Nosotros nos propusimos desde un comienzo tratar de llegar a la mayor cantidad de familias posibles con productos orgánicos, de calidad y accesibles. Somos amantes de lo que hacemos, lo tomamos, además de como un negocio, como una misión. Uno de los pilares de la producción sin químicos se basa en el comercio justo. Eliminamos intermediarios, las verduras llegan directo de la huerta, lo que se ve reflejado directamente en el precio.

¿Es un mito que comer orgánicos es solo para gente con mucha plata?

Sí, hoy en día eso es un mito. Quizás hace un tiempo era algo cierto, pero ahora el mercado creció mucho, en especial en los últimos años. Comer orgánico es un cambio en el estilo de vida, decidir en qué uno quiere gastar su plata. Si bien todavía hay una brecha con los precios que ofrece el mercado convencional, cada vez se está achicando más, y cuanta más gente se sume al cambio, mejores precios se van a conseguir. En estos tiempos, la necesidad de modificar hábitos están a la vista, y la producción orgánica está acompañando ese cambio.

¿Proyectos a futuro?

Estamos cerrando acuerdos para sumar productos de almacén, siempre enfocados en que todo sea libre de venenos. En los próximos días vamos a ampliar la oferta de productos. Vamos a tener una lista amplia, desde miel y yerba hasta frutos secos y vinos.

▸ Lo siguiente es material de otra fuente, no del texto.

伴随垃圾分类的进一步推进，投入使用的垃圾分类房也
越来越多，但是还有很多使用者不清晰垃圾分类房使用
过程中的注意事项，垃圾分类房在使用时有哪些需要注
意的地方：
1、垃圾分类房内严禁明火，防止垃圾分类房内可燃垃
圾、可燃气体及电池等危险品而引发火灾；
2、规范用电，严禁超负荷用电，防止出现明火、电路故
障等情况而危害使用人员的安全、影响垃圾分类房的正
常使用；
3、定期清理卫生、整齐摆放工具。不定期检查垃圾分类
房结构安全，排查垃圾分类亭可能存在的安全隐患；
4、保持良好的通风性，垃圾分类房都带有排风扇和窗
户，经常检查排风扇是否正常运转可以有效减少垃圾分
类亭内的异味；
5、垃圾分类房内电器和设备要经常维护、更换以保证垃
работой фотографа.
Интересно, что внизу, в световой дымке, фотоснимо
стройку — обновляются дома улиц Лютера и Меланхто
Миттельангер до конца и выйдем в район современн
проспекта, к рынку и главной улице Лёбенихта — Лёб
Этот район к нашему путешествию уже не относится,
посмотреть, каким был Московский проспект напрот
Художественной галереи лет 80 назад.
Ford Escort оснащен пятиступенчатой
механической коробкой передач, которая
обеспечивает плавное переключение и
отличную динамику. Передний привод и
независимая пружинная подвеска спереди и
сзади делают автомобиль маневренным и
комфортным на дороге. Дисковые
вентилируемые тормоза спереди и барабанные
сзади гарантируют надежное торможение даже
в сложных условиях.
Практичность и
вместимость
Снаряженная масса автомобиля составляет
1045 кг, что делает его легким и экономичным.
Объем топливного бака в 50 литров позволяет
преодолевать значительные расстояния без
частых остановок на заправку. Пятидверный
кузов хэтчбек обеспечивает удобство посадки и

Ahora que se vienen las fiestas, también estamos preparando cajas con picadas saludables, elaboradas por nosotros mismos, con nuestros productos. Y, como siempre desde que empezamos, queremos abrir nuevas zonas de entrega para llegar a más barrios.

¿Consejos para quienes empiezan ahora a meterse en el mundo de la alimentación saludable?

Ir de a poco, enfocarse en pequeños cambios, desde levantarse un poco más temprano, tomar más agua. Leer, informarse, usar las redes como aliadas, ser cuidadosos, tratar de ver el mensaje detrás de cada marca. Acordarse de que alimento no es solo lo que uno come, es lo que uno ve, lo que uno escucha, la gente con la que uno se rodea. Animarse a probar sabores nuevos, no complicarse con recetas complejas, ir por lo simple.